Wendy Bradshaw has multiple degrees, including a doctorate, and years of experience in education, but she said she'd rather quit her job than have to teach her students from Florida's current curriculum for the public school system.
Bradshaw, of Lakeland, Florida, recently resigned from her position as a special education teacher at the R. Bruce Wagner Elementary School after she said she was fed up with a curriculum that she believes is failing her students.
The teacher shared her official letter of resignation on her Facebook page, where she described in detail how her disappointment with her state's public school system's current curriculum has overpowered her love for teaching.
"Like many other teachers across the nation, I have become more and more disturbed by the misguided reforms taking place which are robbing my students of a developmentally appropriate education," Bradshaw wrote.
Bradshaw's Facebook post has now been shared over 60,000 times and has received over 10,000 comments.
Bradshaw explained to ABC News today that she posted the letter of resignation to her Facebook page because she was frustrated that she wasn't able to air her grievances with the school system any other way.
"[When I quit] there was no exit or impact survey or anything like that -- they just closed the door," Bradshaw said. "I felt like no one at the school cared why I was leaving, but I had no idea so many people would react to my post and say that they felt the same way."
Bradshaw, who has been a teacher for seven years and spent 14 years working towards her education degrees, explained that she had previously tried to speak with school administrators about her issues with the curriculum, including her issues with the state's standardized testing, saying, "I tried to do what I could within the system."
"I would go to my administration and say 'We’re not doing what’s best for the children anymore,' and the answer was always 'Sorry, but you have to do it this way,'" Bradshaw said.
This past June, Bradshaw gave birth to her daughter Meredith, and she credits becoming a mother as the catalyst that made her really re-evaluate her involvement in the public school system.
Ultimately, Bradshaw realized she could not support something she would not want her daughter to be a part of.
"I will not subject my child to this disordered system, and I can no longer in good conscience be a part of it myself," Bradshaw wrote in her resignation letter.
Bradshaw revealed that a week after her Facebook post went viral, she attended a Florida State Board of Education meeting, where she said the board members barely looked up from their phones as parents and teachers spoke out against the curriculum.
"They were more interested in looking at their phones then listening to the people," Bradshaw said.

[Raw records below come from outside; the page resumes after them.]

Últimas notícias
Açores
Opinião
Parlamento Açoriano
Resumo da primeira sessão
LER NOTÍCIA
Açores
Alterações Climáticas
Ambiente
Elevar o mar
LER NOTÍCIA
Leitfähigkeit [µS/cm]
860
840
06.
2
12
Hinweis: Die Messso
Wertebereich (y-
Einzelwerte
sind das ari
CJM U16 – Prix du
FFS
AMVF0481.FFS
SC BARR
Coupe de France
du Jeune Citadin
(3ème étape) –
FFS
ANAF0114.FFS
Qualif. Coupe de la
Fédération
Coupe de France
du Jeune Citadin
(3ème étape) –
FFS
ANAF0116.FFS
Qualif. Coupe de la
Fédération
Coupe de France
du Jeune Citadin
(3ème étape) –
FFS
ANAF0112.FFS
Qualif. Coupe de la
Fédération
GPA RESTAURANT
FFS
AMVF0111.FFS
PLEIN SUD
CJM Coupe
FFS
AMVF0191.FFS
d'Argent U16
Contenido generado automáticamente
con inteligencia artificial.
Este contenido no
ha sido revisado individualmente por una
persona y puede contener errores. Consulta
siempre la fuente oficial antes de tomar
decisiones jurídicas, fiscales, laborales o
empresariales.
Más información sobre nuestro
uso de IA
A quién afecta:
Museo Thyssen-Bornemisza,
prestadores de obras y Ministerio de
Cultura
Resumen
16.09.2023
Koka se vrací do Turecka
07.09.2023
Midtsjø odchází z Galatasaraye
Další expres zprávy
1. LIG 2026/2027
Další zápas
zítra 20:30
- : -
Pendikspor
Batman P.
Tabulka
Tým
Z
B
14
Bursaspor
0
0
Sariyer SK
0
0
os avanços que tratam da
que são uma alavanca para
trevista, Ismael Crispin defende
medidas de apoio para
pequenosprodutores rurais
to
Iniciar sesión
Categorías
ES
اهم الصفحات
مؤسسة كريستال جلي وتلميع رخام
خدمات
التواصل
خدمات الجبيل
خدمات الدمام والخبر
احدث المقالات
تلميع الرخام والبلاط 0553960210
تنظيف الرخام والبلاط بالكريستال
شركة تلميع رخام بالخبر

A media relations representative of the Polk County Public Schools released a statement in response to Bradshaw's open letter of resignation, saying that the school is "aware of Ms. Bradshaw’s resignation," but "will not be doing any interviews regarding this personnel matter or her decision."
"We understand [Bradshaw's] frustration over trying to delicately balance mandates, other instructional priorities and most importantly, the needs of each child. Teachers strive for an effective balance every day to positively impact their students. As the State of Florida moves forward on accountability, we hope the process is thoughtful, equitable and balanced. We appreciate the six years [Bradshaw] gave to our school district, and we wish her success in her future endeavors," read the statement.